On PPG we took Wycombe’s place in eighth and they duly got promoted, via the play-offs, a kick in the teeth given nearly all our remaining fixtures were bottom half teams. Power played 36 games in all competitions, scoring three goals, one of which was a complete thunderbastard against Sheffield United away in the Carabao Cup. Another was a 97th minute equaliser at home to Fleetwood Town, much to the dismay of Joey Barton and his “celebrating against little old Fleetwood” pony.

2020/21 was to be Power’s last season at the Stadium of Light, which saw him chalk up 53 appearances in all competitions. Power also contributed with six goals, the most famous being his strike against Oxford United at home which led to Power doing a full double knee slide in front of Karl Robinson and the away dugout. This was in response to the dogs abuse Power received for his red at Oxford in previous seasons, and was fuelling the flames for another tunnel straightener.

In the March of 2021 we reached the Papa John’s Trophy final against his beloved Tranmere, and Power was able to lead the lads to a 1-0 victory, thanks to a killer pass by Aiden McGeady leading to a Lynden Gooch goal. Of course, this was in front of an empty Wembley Stadium given the state controlled restrictions at the time.

We ended the season in fourth having lost the least amount of games in the league, but drawing a massive 17 games, part under Lee “you won’t see many draws” Johnson. A play-off semi-final ensued against Lincoln City in which I can still hear in my living room the cries of WMS’s very own Jimmy Reay screaming “don’t shoot, don’t shoot, don’t shoot” in fear of Power trying to recreate Stevie Gerrard’s FA Cup heroics some years back.

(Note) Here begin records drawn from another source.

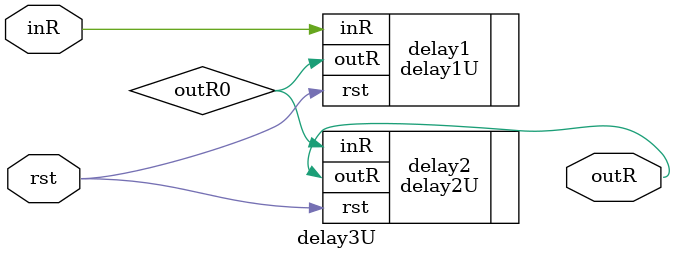
<source format=v>
`timescale 1ns / 1ps


module delay3U(inR, outR, rst);
input inR, rst;
output outR;

wire outR0;


delay1U delay1(.inR(inR), .outR(outR0), .rst(rst));
delay2U delay2(.inR(outR0), .outR(outR), .rst(rst));
endmodule

</source>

Sadly, his 40-yard attempt did not lead to the all-important goal, and that was to be his last contribution in a Sunderland shirt. Power later received a lot of online vitriol for this, which on reflection wasn’t very fair at all.

To see him let go in the annual summer clearance sale was some surprise to a lot of fans, maybe the fact his contract had expired made the 59% decide to pinch a few pennies and keep him off the wage bill. Either way, our loss is Wigan’s gain as they snapped him up and currently sit pretty with two games in hand to go top of the league and achieve a third promotion out of League One.

For me, I wanted more out of Max Power, I wanted great goals, I wanted forward movement and to play with a certain freedom. On reflection it looks more likely that Power was simply following orders in a “give the ball to Geads” era, under managers such as Parkinson who failed to inspire.

Would I have him back now? In a heartbeat. He represents all that we lack at the moment; fitness, consistency, leadership, bottle, promotion, experience. He demanded more out of his players, and he’d certainly fill that black hole in the middle of the park that we currently have too.

Power averages over an 11 year career just shy of 46 games per full season, which shows a great commitment to personal fitness and availability, and significantly a lack of injuries. We don’t even have a goalkeeper currently that can manage that many games in a season.

Power will always be the player that finally after 48 years lifted a trophy at Wembley, albeit one of far less prestige. We wish you well, but please have a shocker on Saturday and let us make it three out of three against the Latics this season.